Nombre de livreurs estiment que leur statut d’auto-entrepreneur relève en réalité du salariat déguisé. C’est le cas de Jérôme Pimot, ex-livreur Deliveroo, qui a mené une procédure aux prud’hommes pour faire reconnaître le lien de subordination dans sa relation avec la plateforme : « Mon patron, il est dans ma poche. », dit-il. Mais les plateformes refusent d’être considérées comme l’employeur des coursiers, ce qui leur permet de s’exonérer des relations de salariat, et de priver le travailleur des droits garantis par le Code du Travail. Pour l’instant, les lois vont dans leur sens, et la requalification en salarié, demandée par Jérôme, est extrêmement rare. Malgré tout, un chauffeur VTC pour Le Cab a, en décembre 2017, vu son contrat requalifié en salarié. Selon le Code du travail, un travailleur inscrit au registre du commerce et des sociétés (RCS) est présumé être indépendant, en dépit de la réalité de sa relation de travail.
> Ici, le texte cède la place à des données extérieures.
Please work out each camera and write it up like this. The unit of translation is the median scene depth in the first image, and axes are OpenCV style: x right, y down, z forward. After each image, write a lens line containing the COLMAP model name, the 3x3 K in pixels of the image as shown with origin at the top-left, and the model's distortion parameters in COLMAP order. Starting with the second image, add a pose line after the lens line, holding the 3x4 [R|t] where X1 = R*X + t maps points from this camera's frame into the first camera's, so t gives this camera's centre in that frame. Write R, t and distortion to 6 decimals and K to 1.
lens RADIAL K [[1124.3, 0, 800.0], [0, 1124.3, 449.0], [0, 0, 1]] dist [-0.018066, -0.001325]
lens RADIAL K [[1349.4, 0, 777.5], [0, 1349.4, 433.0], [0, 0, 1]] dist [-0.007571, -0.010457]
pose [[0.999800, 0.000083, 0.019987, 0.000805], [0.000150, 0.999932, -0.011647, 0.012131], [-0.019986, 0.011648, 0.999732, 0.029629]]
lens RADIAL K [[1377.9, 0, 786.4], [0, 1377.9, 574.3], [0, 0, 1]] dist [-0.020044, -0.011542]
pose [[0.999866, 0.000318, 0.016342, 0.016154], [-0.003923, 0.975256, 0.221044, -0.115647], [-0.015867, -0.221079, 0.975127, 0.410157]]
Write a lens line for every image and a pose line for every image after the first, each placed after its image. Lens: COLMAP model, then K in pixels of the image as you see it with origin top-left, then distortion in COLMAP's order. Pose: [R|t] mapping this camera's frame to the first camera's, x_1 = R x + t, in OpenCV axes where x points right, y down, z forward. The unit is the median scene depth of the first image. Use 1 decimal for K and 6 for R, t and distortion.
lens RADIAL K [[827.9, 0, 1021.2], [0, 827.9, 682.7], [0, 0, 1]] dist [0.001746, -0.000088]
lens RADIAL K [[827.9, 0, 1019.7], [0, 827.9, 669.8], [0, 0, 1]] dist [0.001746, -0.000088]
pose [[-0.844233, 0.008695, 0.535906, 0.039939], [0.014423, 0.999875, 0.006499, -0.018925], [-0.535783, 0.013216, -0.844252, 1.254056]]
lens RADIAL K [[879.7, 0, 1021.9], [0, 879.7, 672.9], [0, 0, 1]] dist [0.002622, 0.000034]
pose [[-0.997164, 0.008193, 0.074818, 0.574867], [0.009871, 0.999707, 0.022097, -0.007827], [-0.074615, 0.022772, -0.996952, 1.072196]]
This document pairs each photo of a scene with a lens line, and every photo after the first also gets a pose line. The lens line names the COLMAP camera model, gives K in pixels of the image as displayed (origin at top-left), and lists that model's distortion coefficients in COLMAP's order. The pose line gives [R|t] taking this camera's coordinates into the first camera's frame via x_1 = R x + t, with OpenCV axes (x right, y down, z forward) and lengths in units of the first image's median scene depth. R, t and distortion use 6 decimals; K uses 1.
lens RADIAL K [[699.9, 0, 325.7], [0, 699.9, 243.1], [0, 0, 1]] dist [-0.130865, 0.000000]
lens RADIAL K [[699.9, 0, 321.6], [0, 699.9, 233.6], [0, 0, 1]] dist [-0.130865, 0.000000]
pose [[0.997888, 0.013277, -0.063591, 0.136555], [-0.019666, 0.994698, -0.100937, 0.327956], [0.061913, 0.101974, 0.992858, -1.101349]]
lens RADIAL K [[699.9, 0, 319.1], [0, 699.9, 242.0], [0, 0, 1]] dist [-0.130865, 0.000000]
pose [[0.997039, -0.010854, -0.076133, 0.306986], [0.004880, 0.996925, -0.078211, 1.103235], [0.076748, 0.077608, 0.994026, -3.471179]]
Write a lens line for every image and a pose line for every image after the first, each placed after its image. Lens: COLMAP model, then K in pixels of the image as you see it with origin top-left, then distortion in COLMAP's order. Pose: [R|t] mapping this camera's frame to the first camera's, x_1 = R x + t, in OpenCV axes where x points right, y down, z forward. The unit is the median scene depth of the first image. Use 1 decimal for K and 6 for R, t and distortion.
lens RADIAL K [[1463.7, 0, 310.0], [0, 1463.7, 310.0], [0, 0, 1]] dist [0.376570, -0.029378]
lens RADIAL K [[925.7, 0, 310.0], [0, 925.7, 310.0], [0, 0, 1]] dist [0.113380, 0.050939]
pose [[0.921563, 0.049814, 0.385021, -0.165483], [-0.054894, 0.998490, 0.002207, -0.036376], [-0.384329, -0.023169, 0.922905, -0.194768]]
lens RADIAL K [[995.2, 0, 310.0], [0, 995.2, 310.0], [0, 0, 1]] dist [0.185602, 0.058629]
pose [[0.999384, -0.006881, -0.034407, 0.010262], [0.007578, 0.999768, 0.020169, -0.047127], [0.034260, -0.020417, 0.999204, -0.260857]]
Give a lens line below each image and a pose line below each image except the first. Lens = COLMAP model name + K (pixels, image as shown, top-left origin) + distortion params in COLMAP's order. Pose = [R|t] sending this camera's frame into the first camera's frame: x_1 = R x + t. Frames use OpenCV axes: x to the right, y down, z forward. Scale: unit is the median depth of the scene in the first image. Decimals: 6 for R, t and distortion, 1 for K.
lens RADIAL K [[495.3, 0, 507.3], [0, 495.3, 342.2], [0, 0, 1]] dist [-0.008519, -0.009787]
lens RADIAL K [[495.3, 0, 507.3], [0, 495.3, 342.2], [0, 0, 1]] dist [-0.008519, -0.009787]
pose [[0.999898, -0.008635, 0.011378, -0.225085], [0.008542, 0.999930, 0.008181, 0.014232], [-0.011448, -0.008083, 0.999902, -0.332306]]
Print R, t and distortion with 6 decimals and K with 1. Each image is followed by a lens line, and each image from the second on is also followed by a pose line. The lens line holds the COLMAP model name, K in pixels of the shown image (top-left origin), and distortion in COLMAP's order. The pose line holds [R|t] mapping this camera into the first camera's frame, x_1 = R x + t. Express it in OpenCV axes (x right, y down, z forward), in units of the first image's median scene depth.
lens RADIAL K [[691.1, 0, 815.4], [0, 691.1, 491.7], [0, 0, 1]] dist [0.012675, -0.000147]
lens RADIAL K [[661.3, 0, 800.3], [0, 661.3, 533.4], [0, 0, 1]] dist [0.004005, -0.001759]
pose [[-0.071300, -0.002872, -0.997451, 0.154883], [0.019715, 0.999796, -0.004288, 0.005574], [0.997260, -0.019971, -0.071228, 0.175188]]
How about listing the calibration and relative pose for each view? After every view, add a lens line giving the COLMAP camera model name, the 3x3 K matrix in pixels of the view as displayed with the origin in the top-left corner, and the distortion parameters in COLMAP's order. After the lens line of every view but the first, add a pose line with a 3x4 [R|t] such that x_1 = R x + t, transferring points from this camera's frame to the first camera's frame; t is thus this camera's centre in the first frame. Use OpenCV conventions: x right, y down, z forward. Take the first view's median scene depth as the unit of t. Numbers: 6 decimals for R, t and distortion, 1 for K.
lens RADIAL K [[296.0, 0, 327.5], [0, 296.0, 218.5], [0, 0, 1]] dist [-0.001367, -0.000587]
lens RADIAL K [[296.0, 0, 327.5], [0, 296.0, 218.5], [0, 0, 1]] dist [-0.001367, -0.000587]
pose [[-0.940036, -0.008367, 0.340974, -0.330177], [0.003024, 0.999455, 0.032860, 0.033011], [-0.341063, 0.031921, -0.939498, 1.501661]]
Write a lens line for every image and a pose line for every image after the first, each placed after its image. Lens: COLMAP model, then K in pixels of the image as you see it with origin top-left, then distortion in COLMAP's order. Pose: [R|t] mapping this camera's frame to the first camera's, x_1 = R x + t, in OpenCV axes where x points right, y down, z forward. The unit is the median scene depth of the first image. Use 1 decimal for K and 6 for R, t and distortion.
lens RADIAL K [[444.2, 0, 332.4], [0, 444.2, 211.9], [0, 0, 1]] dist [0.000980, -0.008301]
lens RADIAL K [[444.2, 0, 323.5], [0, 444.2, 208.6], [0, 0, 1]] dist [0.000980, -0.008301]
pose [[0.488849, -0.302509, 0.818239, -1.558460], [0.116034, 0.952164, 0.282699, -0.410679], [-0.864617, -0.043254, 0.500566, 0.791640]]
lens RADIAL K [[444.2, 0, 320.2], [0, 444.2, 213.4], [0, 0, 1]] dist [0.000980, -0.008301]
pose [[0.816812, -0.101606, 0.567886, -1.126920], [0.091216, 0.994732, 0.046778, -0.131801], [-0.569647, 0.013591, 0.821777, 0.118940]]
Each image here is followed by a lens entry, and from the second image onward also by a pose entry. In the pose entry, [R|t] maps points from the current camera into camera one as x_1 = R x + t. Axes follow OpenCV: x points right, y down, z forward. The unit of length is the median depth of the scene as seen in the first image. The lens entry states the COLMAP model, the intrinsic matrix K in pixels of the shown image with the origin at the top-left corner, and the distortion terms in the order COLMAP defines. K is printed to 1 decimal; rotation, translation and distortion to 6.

Dans le livret « Alternatives à l’uberisation », co-animé par Karim Asnoun et Danielle Simonnet, la France insoumise propose à l’inverse de légiférer pour établir une présomption de salariat : tout travailleur réalisant sa prestation de travail dans une situation de dépendance économique (par exemple avec un client unique, ou sous le contrôle d’une plateforme numérique) serait présumé salarié, et pourrait jouir des droits qui s’y rattachent.

Des résistances s’organisent

Jérôme Pimot fait également partie des initiateurs du Collectif des Livreurs Autonomes de Paris (CLAP), il s’est rendu dans nombre de villes de France où les plateformes se développent, pour rencontrer les livreurs et les aider à s’organiser. Dans ce milieu, la syndicalisation est très faible. Beaucoup de livreurs se vivent comme « leur propre patron », ou comme exerçant un « job » de manière provisoire, ou en parallèle avec leurs études ou un autre travail. Ces conditions sont autant d’obstacles à l’organisation collective pour de meilleures conditions de travail. Néanmoins, des résistances s’organisent. Nombre de livreurs constatent que les promesses selon lesquelles ils vont pouvoir gagner beaucoup d’argent facilement ne se réalisent pas. Ainsi, au cours de l’été 2017, les coursiers de Deliveroo se sont mobilisés à Paris, à Lyon, à Bordeaux, contre la décision de la plateforme de généraliser la rémunération à la course, alors qu’une partie des livreurs étaient pour partie rémunérés à l’heure de travail effectuée. Selon le CLAP, ce changement représente une baisse de 30% de leur pouvoir d’achat.

Ils ont aussi des alternatives à proposer au modèle imposé par les plateformes. Dans nombre de villes, l’idée de constituer des plateformes coopératives, dont les coursiers seraient « propriétaires », se développe. Ce modèle permet de garantir l’indépendance des coursiers tout en leur assurant des protections collectives que leur refusent les plateformes. En France, le statut de Société Coopérative d’Intérêt Collectif (SCIC), qui permet aux collectivités d’être parties prenantes d’une coopérative d’intérêt général, et de soutenir son développement (en aidant notamment, par sa communication, la plateforme à se faire connaître), est particulièrement adapté, et ouvre l’espoir d’une alternative à l’uberisation et à la précarité qu’elle engendre. Un logiciel, « Coopcycle », a été développé pour aider les coursiers qui souhaitent monter une coopérative à construire leur propre plateforme, et les fédérer. Avec de telles initiatives, la preuve est faite que les technologies numériques peuvent être mises au service de l’intérêt général.